White tablecloths or blue?

Tulips in two vases or one?

Eighty cups or 100?

Over the past century the type -- the privileged suburban mother, looking perfect but feeling hollow -- has emerged every generation or so asking for understanding, for what she's lost, for all the work she does. This is Mrs. Dalloway, and the wives lurking in John Cheever's novels. This is Gloria Steinem's woman matching slipcover materials, chauffeuring Cub Scouts and Brownies, "afraid to ask even of herself the silent question -- 'Is this all?' " This is the TV housewife "cleaning the fridge or the stove or the sink with a lighthearted smile and a friendly wink," in Carol Channing's mocking voice. Or more recently, Lynette, the ex-career woman raising four brats on "Desperate Housewives."

They want to break free, or feel whole, or at least feel a little less misunderstood. But then a generation later they cycle back, feeling just as empty or raging, evoking only a fleeting sympathy, if any at all. History, it seems, is doomed to repeat itself and women are powerless to resist.

"There are just these things you find yourself doing," says Susan Kaplan, one of the mothers in the kitchen. "You hear the art camp sign-up starts at 9, so you make sure you get there by 8. I mean, why do we care so much about the stupid art camp? Why? Why? Why?"
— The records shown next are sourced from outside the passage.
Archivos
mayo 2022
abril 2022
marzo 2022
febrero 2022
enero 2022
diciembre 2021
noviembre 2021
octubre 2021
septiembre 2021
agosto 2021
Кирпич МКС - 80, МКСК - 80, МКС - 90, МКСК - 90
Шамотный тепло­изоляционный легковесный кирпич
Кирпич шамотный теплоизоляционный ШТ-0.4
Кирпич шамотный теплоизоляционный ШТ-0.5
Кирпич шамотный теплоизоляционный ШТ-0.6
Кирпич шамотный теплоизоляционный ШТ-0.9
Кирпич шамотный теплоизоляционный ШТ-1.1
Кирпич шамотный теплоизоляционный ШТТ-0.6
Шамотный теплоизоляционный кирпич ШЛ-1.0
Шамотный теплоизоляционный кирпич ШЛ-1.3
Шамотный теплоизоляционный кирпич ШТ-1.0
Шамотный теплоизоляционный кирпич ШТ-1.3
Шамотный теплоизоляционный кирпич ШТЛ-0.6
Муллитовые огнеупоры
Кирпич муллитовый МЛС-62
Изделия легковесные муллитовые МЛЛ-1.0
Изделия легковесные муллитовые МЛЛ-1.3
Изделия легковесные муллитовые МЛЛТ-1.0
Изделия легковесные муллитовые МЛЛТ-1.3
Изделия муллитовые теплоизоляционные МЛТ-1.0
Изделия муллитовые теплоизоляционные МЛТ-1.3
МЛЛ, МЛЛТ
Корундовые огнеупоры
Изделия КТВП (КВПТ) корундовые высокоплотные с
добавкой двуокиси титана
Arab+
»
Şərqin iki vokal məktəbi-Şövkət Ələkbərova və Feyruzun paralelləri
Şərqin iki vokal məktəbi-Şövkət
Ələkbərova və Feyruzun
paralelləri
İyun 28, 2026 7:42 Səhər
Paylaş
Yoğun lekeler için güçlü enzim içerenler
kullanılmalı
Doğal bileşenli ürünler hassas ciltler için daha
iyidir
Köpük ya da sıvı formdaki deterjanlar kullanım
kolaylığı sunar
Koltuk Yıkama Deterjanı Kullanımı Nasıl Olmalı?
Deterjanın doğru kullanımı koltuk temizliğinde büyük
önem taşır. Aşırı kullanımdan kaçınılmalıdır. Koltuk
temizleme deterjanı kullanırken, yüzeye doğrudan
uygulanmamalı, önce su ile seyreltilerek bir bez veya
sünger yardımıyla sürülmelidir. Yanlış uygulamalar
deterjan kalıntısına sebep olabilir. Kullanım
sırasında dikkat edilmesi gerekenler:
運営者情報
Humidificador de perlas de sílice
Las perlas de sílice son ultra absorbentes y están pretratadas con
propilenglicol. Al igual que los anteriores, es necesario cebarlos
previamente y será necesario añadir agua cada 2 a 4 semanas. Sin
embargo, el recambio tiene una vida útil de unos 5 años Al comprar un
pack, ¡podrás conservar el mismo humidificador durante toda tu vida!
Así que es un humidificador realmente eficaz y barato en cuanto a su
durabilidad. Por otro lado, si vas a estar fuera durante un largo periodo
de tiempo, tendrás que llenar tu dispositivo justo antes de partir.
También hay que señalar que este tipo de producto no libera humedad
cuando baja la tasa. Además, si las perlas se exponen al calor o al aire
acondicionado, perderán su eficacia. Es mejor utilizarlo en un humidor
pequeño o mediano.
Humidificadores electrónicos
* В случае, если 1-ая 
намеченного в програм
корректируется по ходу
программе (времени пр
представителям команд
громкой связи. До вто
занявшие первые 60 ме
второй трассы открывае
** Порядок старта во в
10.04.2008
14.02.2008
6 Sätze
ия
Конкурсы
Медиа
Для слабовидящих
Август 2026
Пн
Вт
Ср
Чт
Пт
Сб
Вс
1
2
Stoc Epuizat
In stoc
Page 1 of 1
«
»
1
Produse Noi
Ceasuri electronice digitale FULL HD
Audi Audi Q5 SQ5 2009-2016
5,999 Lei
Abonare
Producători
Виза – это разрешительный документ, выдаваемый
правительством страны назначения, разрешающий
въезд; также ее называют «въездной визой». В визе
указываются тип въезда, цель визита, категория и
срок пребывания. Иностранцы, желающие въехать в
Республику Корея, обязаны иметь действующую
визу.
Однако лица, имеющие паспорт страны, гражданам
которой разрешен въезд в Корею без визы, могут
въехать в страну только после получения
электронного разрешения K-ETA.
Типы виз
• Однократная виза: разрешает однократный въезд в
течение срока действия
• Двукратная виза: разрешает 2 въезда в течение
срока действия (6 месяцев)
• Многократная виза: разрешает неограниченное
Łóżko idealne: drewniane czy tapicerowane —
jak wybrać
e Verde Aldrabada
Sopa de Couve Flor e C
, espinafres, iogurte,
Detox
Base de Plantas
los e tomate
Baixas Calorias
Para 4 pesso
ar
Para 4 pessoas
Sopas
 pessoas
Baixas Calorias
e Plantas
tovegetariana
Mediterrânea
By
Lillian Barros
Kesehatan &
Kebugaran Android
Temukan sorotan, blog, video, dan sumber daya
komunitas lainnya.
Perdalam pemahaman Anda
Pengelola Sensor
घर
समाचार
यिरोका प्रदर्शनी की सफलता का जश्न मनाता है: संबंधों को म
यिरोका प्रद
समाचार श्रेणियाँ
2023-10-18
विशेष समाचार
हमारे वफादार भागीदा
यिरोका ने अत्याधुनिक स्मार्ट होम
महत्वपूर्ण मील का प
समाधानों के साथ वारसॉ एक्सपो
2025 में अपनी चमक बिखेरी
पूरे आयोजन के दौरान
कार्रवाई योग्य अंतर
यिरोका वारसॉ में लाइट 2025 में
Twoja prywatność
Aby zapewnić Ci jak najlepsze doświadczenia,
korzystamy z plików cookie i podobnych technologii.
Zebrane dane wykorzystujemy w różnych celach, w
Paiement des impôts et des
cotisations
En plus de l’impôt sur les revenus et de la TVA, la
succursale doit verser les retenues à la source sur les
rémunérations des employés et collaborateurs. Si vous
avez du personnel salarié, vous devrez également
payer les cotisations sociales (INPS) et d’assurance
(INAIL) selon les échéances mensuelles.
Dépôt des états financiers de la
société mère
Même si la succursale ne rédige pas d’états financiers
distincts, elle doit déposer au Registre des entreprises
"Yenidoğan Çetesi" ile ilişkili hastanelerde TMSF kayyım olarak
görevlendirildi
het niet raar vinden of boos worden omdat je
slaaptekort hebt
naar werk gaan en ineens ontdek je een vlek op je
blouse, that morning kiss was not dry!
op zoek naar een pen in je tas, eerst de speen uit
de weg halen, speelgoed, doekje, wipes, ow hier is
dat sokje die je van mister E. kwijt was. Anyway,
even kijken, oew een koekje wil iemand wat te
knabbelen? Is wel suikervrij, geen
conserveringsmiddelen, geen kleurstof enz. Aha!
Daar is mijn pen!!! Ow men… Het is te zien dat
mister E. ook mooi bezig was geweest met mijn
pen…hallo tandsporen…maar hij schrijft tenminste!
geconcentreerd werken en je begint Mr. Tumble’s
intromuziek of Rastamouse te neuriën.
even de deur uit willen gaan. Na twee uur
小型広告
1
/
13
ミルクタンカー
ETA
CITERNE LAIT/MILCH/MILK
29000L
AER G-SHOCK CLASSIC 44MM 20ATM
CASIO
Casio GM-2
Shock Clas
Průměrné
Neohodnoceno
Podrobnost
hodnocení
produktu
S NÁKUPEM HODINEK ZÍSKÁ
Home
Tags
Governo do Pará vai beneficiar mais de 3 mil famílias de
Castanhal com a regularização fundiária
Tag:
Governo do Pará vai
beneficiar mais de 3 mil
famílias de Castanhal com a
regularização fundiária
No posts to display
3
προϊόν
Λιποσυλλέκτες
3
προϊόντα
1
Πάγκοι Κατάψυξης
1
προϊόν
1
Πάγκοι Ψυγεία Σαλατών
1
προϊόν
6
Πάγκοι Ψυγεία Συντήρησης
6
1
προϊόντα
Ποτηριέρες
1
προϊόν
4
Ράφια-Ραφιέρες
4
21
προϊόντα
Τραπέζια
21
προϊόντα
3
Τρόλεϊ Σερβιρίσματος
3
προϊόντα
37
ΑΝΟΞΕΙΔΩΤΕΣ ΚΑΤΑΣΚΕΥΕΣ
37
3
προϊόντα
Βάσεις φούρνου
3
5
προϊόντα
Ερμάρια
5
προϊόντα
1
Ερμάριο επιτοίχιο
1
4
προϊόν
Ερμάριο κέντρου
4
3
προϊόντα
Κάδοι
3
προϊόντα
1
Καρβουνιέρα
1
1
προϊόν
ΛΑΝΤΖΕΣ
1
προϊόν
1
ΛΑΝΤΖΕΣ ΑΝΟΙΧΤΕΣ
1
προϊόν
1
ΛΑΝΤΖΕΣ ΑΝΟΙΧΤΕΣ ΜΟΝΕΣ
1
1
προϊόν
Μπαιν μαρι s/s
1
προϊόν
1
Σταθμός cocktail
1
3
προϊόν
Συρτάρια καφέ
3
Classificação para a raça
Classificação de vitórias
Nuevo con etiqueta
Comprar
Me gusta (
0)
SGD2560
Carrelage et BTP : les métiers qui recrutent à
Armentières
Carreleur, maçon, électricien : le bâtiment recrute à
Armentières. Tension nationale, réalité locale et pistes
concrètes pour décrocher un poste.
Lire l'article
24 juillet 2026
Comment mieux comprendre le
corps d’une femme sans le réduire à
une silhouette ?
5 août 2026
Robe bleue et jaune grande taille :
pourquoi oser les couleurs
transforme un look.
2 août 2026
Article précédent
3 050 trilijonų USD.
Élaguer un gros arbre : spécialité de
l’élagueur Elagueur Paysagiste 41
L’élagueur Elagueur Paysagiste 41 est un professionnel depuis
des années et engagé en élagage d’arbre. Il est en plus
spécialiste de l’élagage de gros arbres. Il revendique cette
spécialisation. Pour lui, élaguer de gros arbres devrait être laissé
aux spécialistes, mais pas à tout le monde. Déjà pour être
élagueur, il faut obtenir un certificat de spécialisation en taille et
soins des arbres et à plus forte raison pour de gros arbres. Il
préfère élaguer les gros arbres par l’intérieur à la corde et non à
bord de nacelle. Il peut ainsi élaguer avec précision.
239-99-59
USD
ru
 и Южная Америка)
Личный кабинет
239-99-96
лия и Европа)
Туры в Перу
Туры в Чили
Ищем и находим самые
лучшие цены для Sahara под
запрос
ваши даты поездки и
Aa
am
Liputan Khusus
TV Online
"What did they used to say?" adds Stone. "Just say no! But we just can't seem . . ." and she trails off.

"What else can we do?" some newcomers ask. "Well, the chairs in the gym are kind of icky," says Miller. "You want to squirt and spray?" So she ships them off with a rag and a bottle of Formula 409 to spend the next half-hour wiping down nearly 200 perfectly clean chairs.

In a certain slice of Washington it's nearly impossible to avoid a conversation about Warner's book these days. The book is based on interviews with women all over the country, but the heart of the book is drawn from conversations with groups of women she gathered together in Washington, mostly in that rarefied strip off Connecticut Avenue running from Cleveland Park up to Chevy Chase, where Warner lives. "Here in Washington," she writes, "I have seen much of America at its worst: at its most competitive and rapacious and amoral and moralizing and just plain mad."

To research the book she contacted women she knew from Murch Elementary, a public school her daughter attended for a short time, or Sheridan, or local preschools, and asked them about their frustrations. These were forums in which women could "vent," she says, and get some relief from seeing their own struggles echoed, and placed in a larger context -- akin to the "consciousness-raising groups" from the '60s and '70s.

In the book she urges women to band together and resist "buying into the media-stoked Mommy Wars," since, she argues, working and non-working mothers are subject to the same insane drive to perfection. In life, however, the book seems to have stoked its own mommy wars in this tight little circle, only with the categories more precisely and bitingly defined.